> _BRIEF A_:
Decide whether each statement below agrees with the forum thread on continuous versus categorical variables in Ngene. Answer yes or no for each, and quote the words of the thread that decide it.
(i) The attribute in the first post has three levels.
(ii) The forum is meant for posts about a web version of Ngene.
(iii) The reply says that a design generated for a model with dummy or effects coding also allows estimating a model with a linear effect and a single parameter.
> _BRIEF B_:
Extend the forum thread on continuous versus categorical variables in Ngene, starting after its final sentence.

> _STUDY TEXT_:
*** Begin section ***
Continuous vs categorical variable

This forum is for posts that specifically focus on the Windows desktop version of Ngene (i.e. all version 1.x releases).

Moderators: Andrew Collins, Michiel Bliemer, johnr

Post Reply
jgrant8
Posts: 6
Joined: Wed Mar 26, 2025 12:36 am

Continuous vs categorical variable

Post by jgrant8 »

Hello,

I am designing a DCE using Ngene which includes a continuous attribute with 3 levels (10, 15, 20). If the Ngene design specifies this attribute as continuous, is it essential that it is analysed as continuous in the logit model, or can it also be analysed as a categorical variable if this looks like a better fit at this stage? I read somewhere that you can design it as a non-linear/categorical and then analyse it as continuous but not vice-versa, but I am not sure why this would be the case.

Thanks very much for any help.
Michiel Bliemer
Posts: 2092
Joined: Tue Mar 31, 2009 4:13 pm

Re: Continuous vs categorical variable

Post by Michiel Bliemer »

If you generate an experimental design for estimating a model with dummy/effects coding (i.e. assuming nonlinear effects and more parameters), then by definition you will also be able to estimate a model using the same data assuming a linear effect with a single parameter.
*** End section ***
> _GIVEN RECORDS_:
*** Begin section ***
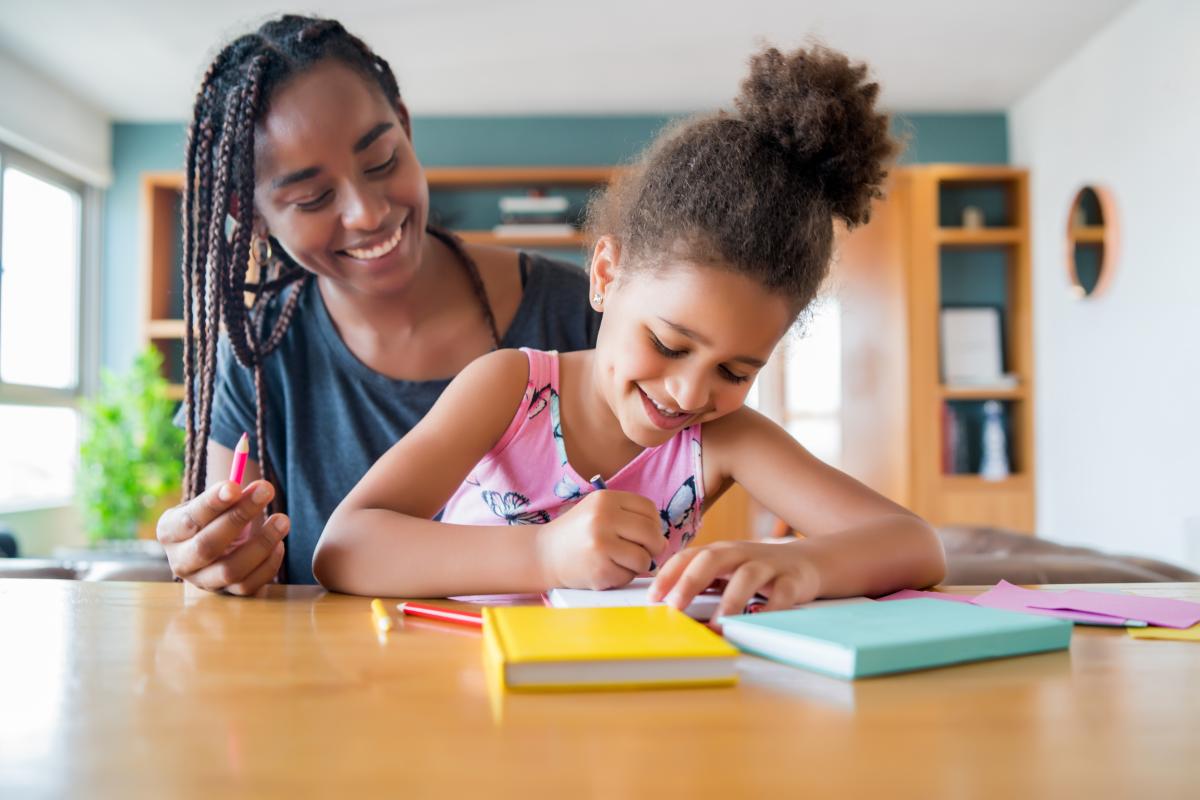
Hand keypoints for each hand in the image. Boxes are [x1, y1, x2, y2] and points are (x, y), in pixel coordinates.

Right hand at [156, 480, 289, 595]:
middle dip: (239, 517)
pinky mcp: (226, 594)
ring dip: (261, 544)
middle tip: (266, 490)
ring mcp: (203, 582)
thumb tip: (258, 489)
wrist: (218, 544)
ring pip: (230, 570)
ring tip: (282, 520)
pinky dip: (268, 565)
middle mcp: (181, 561)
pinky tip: (279, 544)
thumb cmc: (215, 517)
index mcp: (170, 531)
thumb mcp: (213, 502)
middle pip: (207, 546)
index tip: (235, 485)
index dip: (213, 503)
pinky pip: (248, 586)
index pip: (189, 519)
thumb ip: (230, 494)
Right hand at [535, 489, 664, 589]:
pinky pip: (629, 576)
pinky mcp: (599, 569)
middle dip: (654, 547)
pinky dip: (623, 577)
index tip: (645, 535)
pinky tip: (607, 570)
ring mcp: (601, 544)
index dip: (654, 525)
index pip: (649, 510)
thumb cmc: (578, 533)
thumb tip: (664, 542)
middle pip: (651, 534)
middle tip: (644, 553)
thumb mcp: (599, 511)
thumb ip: (631, 518)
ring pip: (644, 559)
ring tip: (620, 561)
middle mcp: (603, 518)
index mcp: (605, 499)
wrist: (543, 554)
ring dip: (638, 565)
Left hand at [649, 540, 820, 622]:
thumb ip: (702, 583)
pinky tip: (757, 623)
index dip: (668, 574)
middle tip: (675, 606)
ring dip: (730, 601)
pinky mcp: (793, 580)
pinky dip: (770, 609)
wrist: (808, 561)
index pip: (688, 557)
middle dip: (690, 581)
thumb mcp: (727, 571)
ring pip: (746, 577)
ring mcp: (768, 566)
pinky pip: (781, 594)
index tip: (652, 597)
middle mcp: (741, 554)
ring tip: (718, 624)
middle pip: (712, 559)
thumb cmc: (757, 570)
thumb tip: (667, 607)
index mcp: (720, 551)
*** End section ***
> _RESPONSE A_:
(i) Yes: "a continuous attribute with 3 levels (10, 15, 20)"
(ii) No: "specifically focus on the Windows desktop version of Ngene"
(iii) Yes: "by definition you will also be able to estimate a model using the same data assuming a linear effect with a single parameter"

> _RESPONSE B_:
However, if you optimise an experimental design assuming a linear effect with a single parameter (i.e., a continuous numerical attribute), then it MAY happen that you cannot estimate a model with dummy/effects coding because there may not be sufficient variation in the data for estimating a model with more parameters. This is unlikely to happen if you have a sufficiently large number of rows in your experimental design, so in most cases it will be fine. But to be safe, it is generally recommended to assume dummy/effects coding in the experimental design if you are unsure whether you will estimate a model with a single parameter or a model with multiple parameters when considering each level as a category.

For example:
b1*cost[1,2,3,4,5] only has a single parameter b1 that needs to be estimated.
b1.dummy[..|..|..|..] * cost[1,2,3,4,5] has 4 parameters for dummy coefficients for levels 1 to 4 (relative to level 5) that need estimating. A model with more parameters needs to capture more information from the data set and generally requires more rows in the experimental design.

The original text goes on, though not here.